Ben Uri Gallery, The London Jewish Museum of Art, is delighted to announce the acquisition of an important painting by the artist Emmanuel Levy. This unique work represents a significant addition to the Ben Uri Permanent Collection and an important moment of protest in Anglo-Jewish art against the reluctance of Britain to recognise and act against the tragedy of the Holocaust taking place in mainland Europe.

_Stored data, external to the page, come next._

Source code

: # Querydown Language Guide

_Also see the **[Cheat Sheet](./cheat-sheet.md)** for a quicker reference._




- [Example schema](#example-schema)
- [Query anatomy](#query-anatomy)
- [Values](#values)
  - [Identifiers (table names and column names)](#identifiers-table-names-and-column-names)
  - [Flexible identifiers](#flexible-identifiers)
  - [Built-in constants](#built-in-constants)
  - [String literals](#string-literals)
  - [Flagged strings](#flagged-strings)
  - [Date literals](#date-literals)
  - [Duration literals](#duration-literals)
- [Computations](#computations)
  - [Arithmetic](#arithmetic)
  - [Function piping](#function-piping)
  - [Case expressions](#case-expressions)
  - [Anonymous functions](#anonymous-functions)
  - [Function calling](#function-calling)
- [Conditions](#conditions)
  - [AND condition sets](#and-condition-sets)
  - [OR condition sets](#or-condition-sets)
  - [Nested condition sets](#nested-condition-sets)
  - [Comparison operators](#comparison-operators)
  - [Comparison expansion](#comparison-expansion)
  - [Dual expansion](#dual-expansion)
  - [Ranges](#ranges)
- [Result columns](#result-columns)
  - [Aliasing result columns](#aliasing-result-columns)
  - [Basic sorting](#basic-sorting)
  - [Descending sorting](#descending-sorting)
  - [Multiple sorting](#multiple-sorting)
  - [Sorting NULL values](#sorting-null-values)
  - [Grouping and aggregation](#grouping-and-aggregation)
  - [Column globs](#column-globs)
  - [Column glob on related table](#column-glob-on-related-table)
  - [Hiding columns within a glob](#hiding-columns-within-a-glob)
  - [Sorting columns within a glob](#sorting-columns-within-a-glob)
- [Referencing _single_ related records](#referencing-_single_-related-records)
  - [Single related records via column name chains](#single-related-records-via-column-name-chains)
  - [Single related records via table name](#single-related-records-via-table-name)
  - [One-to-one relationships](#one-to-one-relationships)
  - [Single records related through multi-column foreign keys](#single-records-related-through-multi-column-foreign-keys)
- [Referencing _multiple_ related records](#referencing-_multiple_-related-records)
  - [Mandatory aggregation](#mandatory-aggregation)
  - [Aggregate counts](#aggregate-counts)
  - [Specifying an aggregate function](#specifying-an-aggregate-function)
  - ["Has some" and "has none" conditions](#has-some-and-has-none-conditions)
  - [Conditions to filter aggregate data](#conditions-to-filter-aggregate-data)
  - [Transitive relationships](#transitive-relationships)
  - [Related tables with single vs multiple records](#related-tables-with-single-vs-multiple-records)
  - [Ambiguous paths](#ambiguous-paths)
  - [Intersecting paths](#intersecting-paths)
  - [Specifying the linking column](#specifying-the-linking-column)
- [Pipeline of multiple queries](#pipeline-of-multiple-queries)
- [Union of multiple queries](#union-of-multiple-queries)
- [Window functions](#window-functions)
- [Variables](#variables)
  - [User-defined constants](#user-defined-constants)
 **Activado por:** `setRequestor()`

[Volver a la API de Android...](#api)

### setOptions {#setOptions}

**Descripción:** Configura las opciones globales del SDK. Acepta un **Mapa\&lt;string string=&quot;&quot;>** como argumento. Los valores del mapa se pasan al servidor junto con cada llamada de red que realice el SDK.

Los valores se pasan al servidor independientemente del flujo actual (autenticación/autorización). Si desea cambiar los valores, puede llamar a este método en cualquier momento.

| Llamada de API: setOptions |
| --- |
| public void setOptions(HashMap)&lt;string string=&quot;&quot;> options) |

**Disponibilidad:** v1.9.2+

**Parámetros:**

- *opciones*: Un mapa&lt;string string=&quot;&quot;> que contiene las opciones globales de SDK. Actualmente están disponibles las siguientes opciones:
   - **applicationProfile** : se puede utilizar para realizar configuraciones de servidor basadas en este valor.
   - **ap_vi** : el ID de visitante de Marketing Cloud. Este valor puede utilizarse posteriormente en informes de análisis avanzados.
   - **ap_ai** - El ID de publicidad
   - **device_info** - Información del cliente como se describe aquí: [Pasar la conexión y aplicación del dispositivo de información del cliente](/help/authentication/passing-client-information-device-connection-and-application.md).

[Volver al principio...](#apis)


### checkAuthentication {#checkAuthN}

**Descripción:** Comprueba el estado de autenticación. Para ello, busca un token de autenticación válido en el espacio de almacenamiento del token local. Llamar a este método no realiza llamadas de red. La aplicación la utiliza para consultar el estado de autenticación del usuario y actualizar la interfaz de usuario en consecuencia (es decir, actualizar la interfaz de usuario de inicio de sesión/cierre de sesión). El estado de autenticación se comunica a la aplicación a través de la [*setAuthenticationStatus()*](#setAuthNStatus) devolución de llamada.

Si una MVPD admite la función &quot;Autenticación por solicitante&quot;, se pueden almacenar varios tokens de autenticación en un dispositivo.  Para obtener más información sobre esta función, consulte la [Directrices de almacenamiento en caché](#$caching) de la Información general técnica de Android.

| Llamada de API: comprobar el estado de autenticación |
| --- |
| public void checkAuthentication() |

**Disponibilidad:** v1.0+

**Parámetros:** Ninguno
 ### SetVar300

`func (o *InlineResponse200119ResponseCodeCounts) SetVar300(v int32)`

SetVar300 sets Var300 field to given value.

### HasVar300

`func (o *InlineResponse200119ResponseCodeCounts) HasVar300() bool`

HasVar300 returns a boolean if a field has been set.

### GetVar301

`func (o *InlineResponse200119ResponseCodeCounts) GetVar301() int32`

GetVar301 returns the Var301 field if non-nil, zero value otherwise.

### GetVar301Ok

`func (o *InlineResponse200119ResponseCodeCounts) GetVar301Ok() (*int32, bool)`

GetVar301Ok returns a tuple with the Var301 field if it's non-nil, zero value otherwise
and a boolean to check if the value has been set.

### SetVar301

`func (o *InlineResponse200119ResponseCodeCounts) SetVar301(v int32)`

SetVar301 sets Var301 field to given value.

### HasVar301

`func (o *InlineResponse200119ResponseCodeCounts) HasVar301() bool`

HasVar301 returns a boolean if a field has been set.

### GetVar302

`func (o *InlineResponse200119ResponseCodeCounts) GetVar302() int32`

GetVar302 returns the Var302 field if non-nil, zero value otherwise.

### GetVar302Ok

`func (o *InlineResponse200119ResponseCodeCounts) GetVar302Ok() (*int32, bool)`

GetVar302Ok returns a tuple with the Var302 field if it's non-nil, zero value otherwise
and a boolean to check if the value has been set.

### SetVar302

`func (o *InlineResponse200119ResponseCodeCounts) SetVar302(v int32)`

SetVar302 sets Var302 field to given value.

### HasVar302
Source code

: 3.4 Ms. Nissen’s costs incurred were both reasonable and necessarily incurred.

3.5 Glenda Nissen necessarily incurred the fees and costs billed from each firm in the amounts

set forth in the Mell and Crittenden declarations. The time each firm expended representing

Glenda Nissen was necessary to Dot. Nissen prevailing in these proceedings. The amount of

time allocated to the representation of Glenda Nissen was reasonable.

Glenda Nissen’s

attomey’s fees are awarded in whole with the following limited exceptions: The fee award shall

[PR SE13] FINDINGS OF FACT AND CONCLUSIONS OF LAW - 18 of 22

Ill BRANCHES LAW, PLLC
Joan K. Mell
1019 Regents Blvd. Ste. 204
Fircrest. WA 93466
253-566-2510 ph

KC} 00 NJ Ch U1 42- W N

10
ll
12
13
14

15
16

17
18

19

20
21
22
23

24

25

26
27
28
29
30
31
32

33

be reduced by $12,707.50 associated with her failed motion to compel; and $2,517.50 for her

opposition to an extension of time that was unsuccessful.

Painted at the heart of the Second World War, the work depicts Christ on the cross with the word ‘Jude’ (‘Jew’) written in blood red above his head. Row upon row of white crosses stretch into the distance over the landscape beneath the cross, echoing the Crucifixion itself. Levy powerfully combines Jewish and Christian iconography in Crucifixion: the white crosses mark Christian graves and yet Christ himself is draped in a Jewish prayer shawl and tallit (phylacteries) are wrapped around his left arm. The white crosses take on a complex double meaning, therefore: traditional symbols of Christian belief and ritual, they nevertheless evoke here the millions of Jews who were dying in the Holocaust at the time this work was painted. The clustering of the crosses is a reproach on many levels, for it is the predominantly Christian population of Britain to whom Levy addresses his heartfelt protest.

Crucifixion represents a welcome continuation of a series of major acquisitions that the Ben Uri has made in recent years. The museum has focused its acquisitions policy on important works by Anglo-Jewish artists, ranging from Solomon J. Solomon to Mark Gertler and Jacob Epstein, and Emmanuel Levy has always had a key place at the core of the Ben Uri Permanent Collection: his Two Rabbis with Scrolls of the Law is one of its most popular and celebrated works.